#### SUPPLIED PASSAGE

Second, defendant contends that there is insufficient evidence of asportation because (1) he was only trying to get away without any money by the time he grabbed for the knife and kicked the employee, and (2) the sole asportation was when the employee dragged him out of the warehouse, which was not voluntary (and thus not attributable to defendant). We reject the first argument because, as noted above, defendant was still holding on to the cash when he was trying to get away. We reject the second because defendant voluntarily asportated when he ducked down behind the register. This "slight[] movement" is enough. (Gomez, supra, 43 Cal.4th at p. 255; People v. Clark (1945) 70 Cal.App.2d 132, 133 ["Whether appellant conveyed the money one yard or one mile from the presence of his victim is immaterial insofar as the element of asportation is concerned"].) What is more, defendant's asportation continued during his subsequent struggle with the employee as they moved—together—toward the area outside the warehouse.
II. Instructional Issues
Defendant asserts that the trial court erred in (1) not giving an instruction on the crime of attempted robbery as a lesser included offense to robbery, (2) not instructing the jury that it had to unanimously agree on which of defendant's acts constituted "force" or "fear," and (3) instructing the jury it could infer consciousness of guilt from defendant's flight. We independently review instructional errors. (People v. Manriquez (2005) 37 Cal.4th 547, 581 (Manriquez).)
A. Attempted Robbery as a Lesser Included Offense
As part of its duty to instruct the jury on general legal principles related to a case, a trial court is required to instruct the jury on any crimes that are lesser included offenses to a charged crime if "there is substantial evidence that would absolve the defendant from guilt of the greater [charged offense], but not the lesser [uncharged] offense." (People v. Simon (2016) 1 Cal.5th 98, 132.) For these purposes, we review the evidence in the light most favorable to the defendant. (People v. Wright (2015) 242 Cal.App.4th 1461, 1483.) The crime of "[a]ttempted robbery requires the 'specific intent to commit robbery and . . . a direct but ineffectual act toward the commission of the crime.'" (People v. Sanchez (2016) 63 Cal.4th 411, 470, quoting Lindberg, supra, 45 Cal.4th at p. 27.) It is a lesser included offense to robbery. (See People v. Licas (2007) 41 Cal.4th 362, 366; cf. People v. Braslaw (2015) 233 Cal.App.4th 1239, 1247-1248 [noting that attempt is not a lesser included offense to general intent crimes].)

#### PROBLEM A
In the records, turn the lines starting at the line containing "Engin Yılmaz" and ending at the line containing "Türk Dünyası Dil ve Edebiyat Dergisi" into a JSON list of strings, one string per line, with blank lines left out.

#### MATERIAL PROVIDED
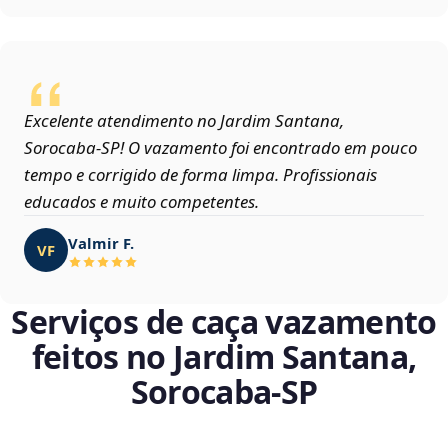
Excelente atendimento no Jardim Santana,
Sorocaba‑SP! O vazamento foi encontrado em pouco
tempo e corrigido de forma limpa. Profissionais
educados e muito competentes.
Valmir F.
VF
Serviços de caça vazamento
feitos no Jardim Santana,
Sorocaba‑SP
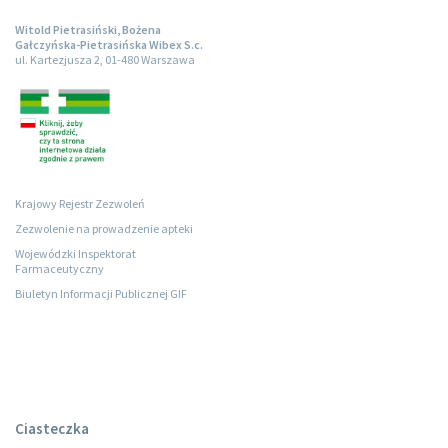
Witold Pietrasiński, Bożena
Gałczyńska-Pietrasińska Wibex S.c.
ul. Kartezjusza 2, 01-480 Warszawa
Krajowy Rejestr Zezwoleń
Zezwolenie na prowadzenie apteki
Wojewódzki Inspektorat
Farmaceutyczny
Biuletyn Informacji Publicznej GIF
Ciasteczka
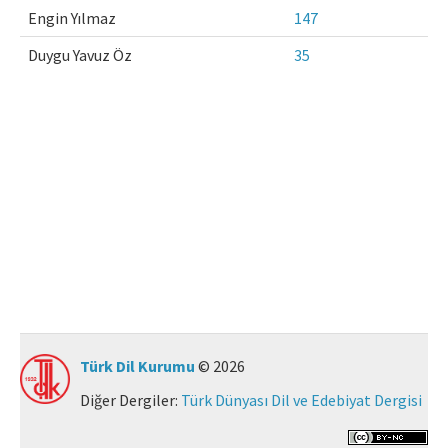
Engin Yılmaz
147
Makale Gönder
Duygu Yavuz Öz
35
ISSN: 0564-5050 · e-ISSN: 2651-5113
Türk Dil Kurumu
© 2026
Diğer Dergiler:
Türk Dünyası Dil ve Edebiyat Dergisi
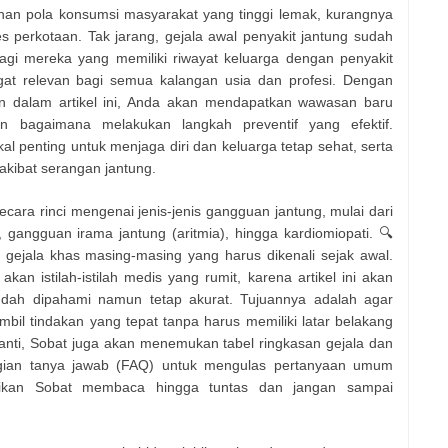
bahan pola konsumsi masyarakat yang tinggi lemak, kurangnya
stres perkotaan. Tak jarang, gejala awal penyakit jantung sudah
bagi mereka yang memiliki riwayat keluarga dengan penyakit
angat relevan bagi semua kalangan usia dan profesi. Dengan
dalam artikel ini, Anda akan mendapatkan wawasan baru
n bagaimana melakukan langkah preventif yang efektif.
al penting untuk menjaga diri dan keluarga tetap sehat, serta
akibat serangan jantung.
cara rinci mengenai jenis-jenis gangguan jantung, mulai dari
, gangguan irama jantung (aritmia), hingga kardiomiopati. 🔍
i gejala khas masing-masing yang harus dikenali sejak awal.
kan istilah-istilah medis yang rumit, karena artikel ini akan
ah dipahami namun tetap akurat. Tujuannya adalah agar
l tindakan yang tepat tanpa harus memiliki latar belakang
 nanti, Sobat juga akan menemukan tabel ringkasan gejala dan
bagian tanya jawab (FAQ) untuk mengulas pertanyaan umum
stikan Sobat membaca hingga tuntas dan jangan sampai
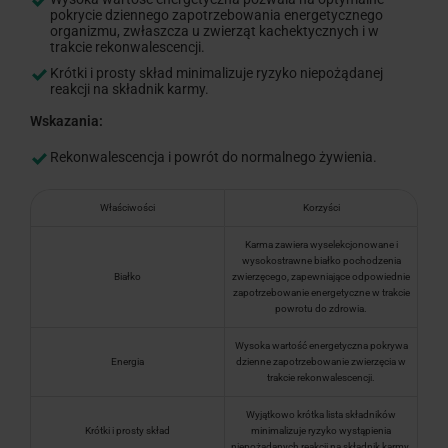
pokrycie dziennego zapotrzebowania energetycznego
organizmu, zwłaszcza u zwierząt kachektycznych i w
trakcie rekonwalescencji.
Krótki i prosty skład minimalizuje ryzyko niepożądanej
reakcji na składnik karmy.
Wskazania:
Rekonwalescencja i powrót do normalnego żywienia.
Właściwości
Korzyści
Karma zawiera wyselekcjonowane i
wysokostrawne białko pochodzenia
Białko
zwierzęcego, zapewniające odpowiednie
zapotrzebowanie energetyczne w trakcie
powrotu do zdrowia.
Wysoka wartość energetyczna pokrywa
Energia
dzienne zapotrzebowanie zwierzęcia w
trakcie rekonwalescencji.
Wyjątkowo krótka lista składników
Krótki i prosty skład
minimalizuje ryzyko wystąpienia
niepożądanych reakcji na składnik karmy.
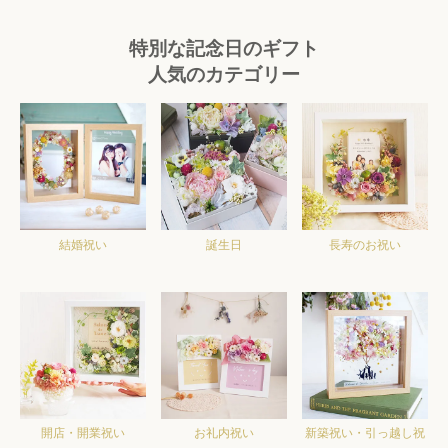
特別な記念日のギフト
人気のカテゴリー
結婚祝い
誕生日
長寿のお祝い
開店・開業祝い
お礼内祝い
新築祝い・引っ越し祝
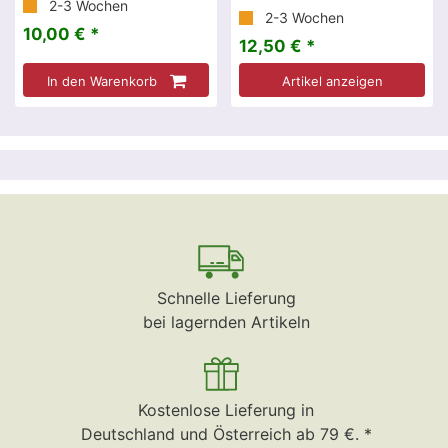
2-3 Wochen
2-3 Wochen
10,00 € *
12,50 € *
In den Warenkorb
Artikel anzeigen
Schnelle Lieferung
bei lagernden Artikeln
Kostenlose Lieferung in
Deutschland und Österreich ab 79 €. *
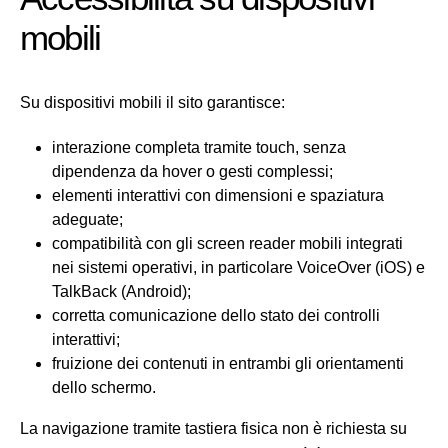
mobili
Su dispositivi mobili il sito garantisce:
interazione completa tramite touch, senza
dipendenza da hover o gesti complessi;
elementi interattivi con dimensioni e spaziatura
adeguate;
compatibilità con gli screen reader mobili integrati
nei sistemi operativi, in particolare VoiceOver (iOS) e
TalkBack (Android);
corretta comunicazione dello stato dei controlli
interattivi;
fruizione dei contenuti in entrambi gli orientamenti
dello schermo.
La navigazione tramite tastiera fisica non è richiesta su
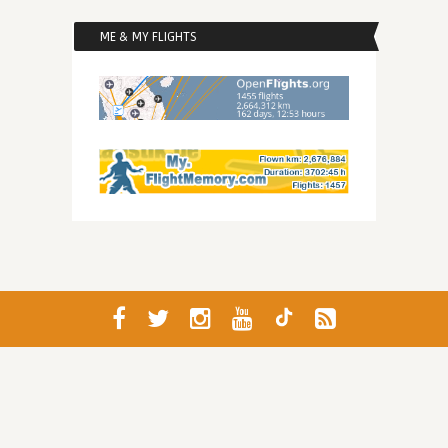
ME & MY FLIGHTS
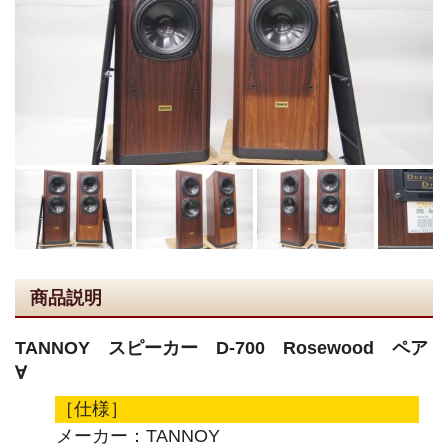
商品説明
TANNOY スピーカー D-700 Rosewood ペア
∀
［仕様］
メーカー：TANNOY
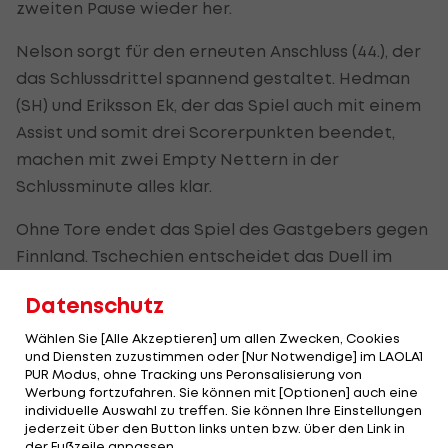
zweiten Pause wieder her.
Nelson sorgt für den erneuten Anschluss (44.), der
das Schlussdrittel spannend gestaltet. Hedman
(SH) und Eriksson Ek, der das Spiel auch mit einem
Assist und somit drei Scorerpunkten beendet,
machen mit zwei Empty Nettern in der
Schlussminute alles klar.
Ohne Tore endet das Spiel des Gastgebers gegen
Finnland. Tschechien entscheidet das Duell im
Penaltyschießen durch Treffer von Kase und
Datenschutz
Cervenka letzten Endes mit 1:0 für sich. Alle Finnen
vergeben.
Wählen Sie [Alle Akzeptieren] um allen Zwecken, Cookies
und Diensten zuzustimmen oder [Nur Notwendige] im LAOLA1
PUR Modus, ohne Tracking uns Peronsalisierung von
Schweiz besiegt
Werbung fortzufahren. Sie können mit [Optionen] auch eine
individuelle Auswahl zu treffen. Sie können Ihre Einstellungen
Norwegen in
jederzeit über den Button links unten bzw. über den Link in
Österreich-Gruppe
der Fußzeile anpassen.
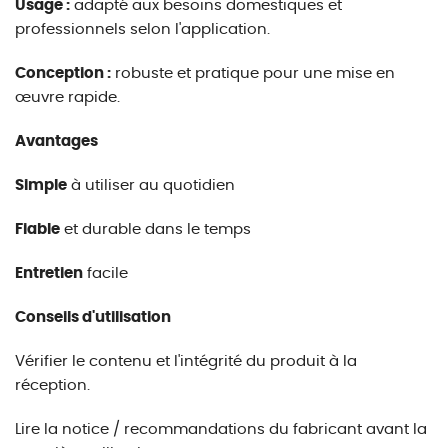
Usage :
adapté aux besoins domestiques et
professionnels selon l'application.
Conception :
robuste et pratique pour une mise en
œuvre rapide.
Avantages
Simple
à utiliser au quotidien
Fiable
et durable dans le temps
Entretien
facile
Conseils d'utilisation
Vérifier le contenu et l'intégrité du produit à la
réception.
Lire la notice / recommandations du fabricant avant la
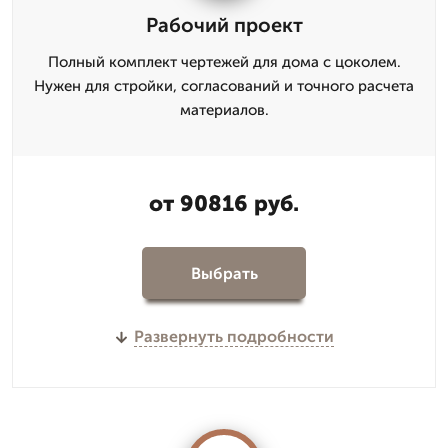
Рабочий проект
Полный комплект чертежей для дома с цоколем.
Нужен для стройки, согласований и точного расчета
материалов.
от 90816 руб.
Выбрать
Развернуть подробности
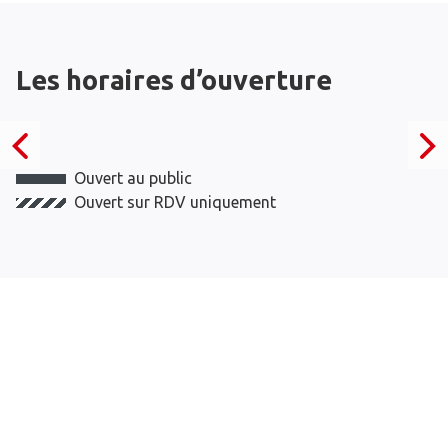
Les horaires d’ouverture
Ouvert au public
Ouvert sur RDV uniquement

#### PROBLEM B
In the passage on the robbery appeal, why does the court reject the defendant's argument that the only asportation happened when the employee dragged him out of the warehouse?

#### EXERCISE RESULT A
[
  "Engin Yılmaz",
  "147",
  "Makale Gönder",
  "Duygu Yavuz Öz",
  "35",
  "ISSN: 0564-5050 · e-ISSN: 2651-5113",
  "Türk Dil Kurumu",
  "© 2026",
  "Diğer Dergiler:",
  "Türk Dünyası Dil ve Edebiyat Dergisi"
]

#### EXERCISE RESULT B
The defendant himself moved the money voluntarily when he ducked down behind the register, and that slight movement is enough for asportation. The court adds that his asportation continued during the struggle, as he and the employee moved together toward the area outside the warehouse.